Eu tinha aquela turma desde que me entendia por gente. Não me lembrava exatamente como ou quando havíamos nos conhecido, mas isso não importava. Éramos inseparáveis e eles eram a família que a vida havia me dado.

"Você sabe que suas gordurinhas são seu charme, Mel..." Miguel disse, já encolhido, pois sabia que eu o estapearia. O garoto estampou seu largo sorriso no rosto e apertou seus pequeninos olhos azuis.

"Por isso você não arranja namorada, Porto, você é um mal educado!" Dei um murro em seu braço.
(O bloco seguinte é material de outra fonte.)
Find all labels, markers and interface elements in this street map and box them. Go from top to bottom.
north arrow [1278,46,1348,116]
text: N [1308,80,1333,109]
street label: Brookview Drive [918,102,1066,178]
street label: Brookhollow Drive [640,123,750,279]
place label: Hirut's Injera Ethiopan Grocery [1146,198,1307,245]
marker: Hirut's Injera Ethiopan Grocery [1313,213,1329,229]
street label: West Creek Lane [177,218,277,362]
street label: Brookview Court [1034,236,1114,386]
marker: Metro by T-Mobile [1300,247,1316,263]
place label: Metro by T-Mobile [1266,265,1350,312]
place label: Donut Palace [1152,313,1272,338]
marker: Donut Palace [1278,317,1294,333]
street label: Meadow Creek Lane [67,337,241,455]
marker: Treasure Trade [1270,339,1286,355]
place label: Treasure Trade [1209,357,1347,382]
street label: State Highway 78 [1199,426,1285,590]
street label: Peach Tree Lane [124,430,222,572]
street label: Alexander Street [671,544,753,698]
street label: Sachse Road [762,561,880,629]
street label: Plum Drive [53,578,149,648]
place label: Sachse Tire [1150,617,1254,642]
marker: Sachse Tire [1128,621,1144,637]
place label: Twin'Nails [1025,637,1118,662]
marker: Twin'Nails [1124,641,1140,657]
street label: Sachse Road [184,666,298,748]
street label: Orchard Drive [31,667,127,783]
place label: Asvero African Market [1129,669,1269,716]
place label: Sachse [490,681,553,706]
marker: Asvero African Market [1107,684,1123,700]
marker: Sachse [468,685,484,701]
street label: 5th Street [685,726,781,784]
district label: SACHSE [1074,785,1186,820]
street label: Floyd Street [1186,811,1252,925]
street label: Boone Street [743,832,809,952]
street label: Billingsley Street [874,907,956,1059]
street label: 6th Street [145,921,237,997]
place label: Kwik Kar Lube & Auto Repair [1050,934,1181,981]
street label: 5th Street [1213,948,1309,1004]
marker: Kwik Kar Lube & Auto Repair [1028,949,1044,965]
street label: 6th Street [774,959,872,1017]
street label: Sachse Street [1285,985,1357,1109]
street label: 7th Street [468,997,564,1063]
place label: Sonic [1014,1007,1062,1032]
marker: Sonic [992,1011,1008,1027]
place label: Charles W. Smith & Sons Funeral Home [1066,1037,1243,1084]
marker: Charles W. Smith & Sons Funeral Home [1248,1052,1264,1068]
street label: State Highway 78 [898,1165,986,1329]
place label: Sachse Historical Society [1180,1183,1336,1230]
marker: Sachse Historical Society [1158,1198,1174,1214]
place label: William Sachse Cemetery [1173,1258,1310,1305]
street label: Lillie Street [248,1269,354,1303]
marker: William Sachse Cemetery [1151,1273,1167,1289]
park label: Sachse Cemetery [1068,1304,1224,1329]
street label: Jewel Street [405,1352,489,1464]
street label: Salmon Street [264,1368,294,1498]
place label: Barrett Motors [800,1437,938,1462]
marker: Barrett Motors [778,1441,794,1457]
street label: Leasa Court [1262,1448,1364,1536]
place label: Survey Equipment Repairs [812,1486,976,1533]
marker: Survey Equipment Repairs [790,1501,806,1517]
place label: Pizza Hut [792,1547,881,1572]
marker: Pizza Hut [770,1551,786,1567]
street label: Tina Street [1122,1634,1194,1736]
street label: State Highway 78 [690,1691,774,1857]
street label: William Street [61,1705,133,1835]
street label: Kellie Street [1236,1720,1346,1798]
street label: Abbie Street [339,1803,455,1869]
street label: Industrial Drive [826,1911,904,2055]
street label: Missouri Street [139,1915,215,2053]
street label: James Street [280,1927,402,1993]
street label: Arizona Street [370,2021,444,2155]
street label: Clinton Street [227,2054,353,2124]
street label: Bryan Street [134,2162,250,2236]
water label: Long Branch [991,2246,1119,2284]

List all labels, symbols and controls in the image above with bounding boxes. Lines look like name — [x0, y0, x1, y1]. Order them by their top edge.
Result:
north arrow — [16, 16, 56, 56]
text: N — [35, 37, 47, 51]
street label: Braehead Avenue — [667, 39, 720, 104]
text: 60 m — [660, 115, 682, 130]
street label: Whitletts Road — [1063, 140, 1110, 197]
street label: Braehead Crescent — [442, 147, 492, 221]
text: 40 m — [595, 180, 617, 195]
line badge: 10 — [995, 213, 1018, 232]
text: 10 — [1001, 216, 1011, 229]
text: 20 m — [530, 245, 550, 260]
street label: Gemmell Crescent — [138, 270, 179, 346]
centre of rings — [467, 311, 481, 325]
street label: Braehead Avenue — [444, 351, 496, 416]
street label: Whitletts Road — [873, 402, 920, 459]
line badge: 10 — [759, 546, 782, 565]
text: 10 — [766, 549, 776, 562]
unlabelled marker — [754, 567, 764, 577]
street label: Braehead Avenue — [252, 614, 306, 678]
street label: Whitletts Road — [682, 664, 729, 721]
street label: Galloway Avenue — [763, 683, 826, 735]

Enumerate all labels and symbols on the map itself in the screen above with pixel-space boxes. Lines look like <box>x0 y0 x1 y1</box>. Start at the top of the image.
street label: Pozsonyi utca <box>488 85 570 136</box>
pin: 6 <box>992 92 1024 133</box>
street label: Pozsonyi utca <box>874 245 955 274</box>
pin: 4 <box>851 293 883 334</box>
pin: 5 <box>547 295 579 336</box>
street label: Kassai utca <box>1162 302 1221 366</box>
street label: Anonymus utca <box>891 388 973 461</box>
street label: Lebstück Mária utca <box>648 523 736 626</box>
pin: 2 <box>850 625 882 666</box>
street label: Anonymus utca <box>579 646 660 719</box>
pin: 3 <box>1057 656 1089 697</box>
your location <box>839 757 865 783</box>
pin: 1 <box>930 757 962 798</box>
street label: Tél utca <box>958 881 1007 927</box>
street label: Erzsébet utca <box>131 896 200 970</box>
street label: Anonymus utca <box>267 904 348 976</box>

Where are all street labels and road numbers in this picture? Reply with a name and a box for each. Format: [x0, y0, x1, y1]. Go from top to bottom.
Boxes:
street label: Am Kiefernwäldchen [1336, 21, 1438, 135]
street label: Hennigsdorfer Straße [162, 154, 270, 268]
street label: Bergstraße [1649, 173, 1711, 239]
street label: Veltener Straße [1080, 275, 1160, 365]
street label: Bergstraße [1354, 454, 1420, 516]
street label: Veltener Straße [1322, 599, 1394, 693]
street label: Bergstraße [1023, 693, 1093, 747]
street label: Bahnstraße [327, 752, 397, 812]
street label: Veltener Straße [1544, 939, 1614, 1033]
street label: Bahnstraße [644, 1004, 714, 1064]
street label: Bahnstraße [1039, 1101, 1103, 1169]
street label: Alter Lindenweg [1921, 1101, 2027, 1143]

"Vamos logo, Yan está nos esperando..."

E então, aquela voz me fez arrepiar.

Literalmente. Olhei para trás e vi que ele estava sentado no capô do Pontiac, com os braços cruzados e aquele olhar misterioso, que só ele tinha. Ben me encarava na mesma intensidade, e o mundo sumiu a minha volta. Aquele par de olhos verdes e aquelas sardas quase invisíveis eram a combinação perfeita. Seu cabelo curto tinha um tom loiro escuro e um pequeno topete aumentava o seu charme. Usava uma jaqueta de couro preta por cima da regata branca, sempre soube muito bem como escolher as roupas que o deixava arrebatador.

O irmão de Rico era nosso motorista, mas para mim ele definitivamente era mais do que isso. Meu coração sempre esquecia de bater toda vez que Ben chegava perto de mim, e quando eu digo sempre, significa desde quando eu brincava de bonecas com Duda – prima dos Ribeiro – em seu quintal. E toda aquela história de eu ser apenas a amiga do seu irmão mais novo.

"Vamos entrando no carro, porque o clima esquentou aqui..." escutei vagamente a voz de Rico no fundo dos meus pensamentos, seguido por ecos que eu adivinhei como sendo risadas. Vi vultos passarem por mim, eram apenas borrões, uma vez que a única imagem concreta era a de Ben a minha frente.

"Oi Mel..." sua voz, grave e grossa, soou como poesia. Eu devia estar com uma expressão patética. Não, eu absolutamente estava patética.

"O-oi Ben..." para completar a situação, eu gaguejei.

Não suportava mais olhá-lo, já estava tonta. Encarei minhas unhas com esmalte descascado, e o vi se aproximar, mas não ousei mudar a direção de meus olhos. Suas mãos tocaram meus cabelos, colocando uma mecha de franja atrás da orelha, e logo em seguida senti seus lábios quentes tocarem minha testa. Minhas pernas bambearam, e eu não sabia aonde arranjei forças para continuar de pé.

"Vamos antes que esses animais destruam meu carro..." ele disse divertido. Sorri e o vi abrir a porta do banco carona para mim. "Saia daí Miguel, esse é o lugar da Mel." Porto passou por entre os bancos da frente em direção à parte de trás do carro, não sem antes reclamar um bocado.

Normalmente nossos finais de semana eram assim. Eu, Rô e Duda dormíamos na minha avó – visto como ela era, com todo o respeito, mais lerda que meu meus pais, pois nunca percebia nossa ausência nas madrugadas –, enquanto esperávamos os pais de Yan Beltrão saírem para algum baile, ou viajarem para São Paulo e deixarem a casa às traças. Em dias de sábado era inevitável ela virar o ponto de encontro da cidade, pois Yan espalhava propositalmente o local da festa em várias escolas. Sua mansão virava um verdadeiro palco para bailes. De madrugada, os garotos pediam a Ben pelo carro, que por conseguinte ia junto, sendo o Pontiac seu bem mais precioso. Porto sempre ficava no carona e eu ficava entre meus amigos casais no banco de trás.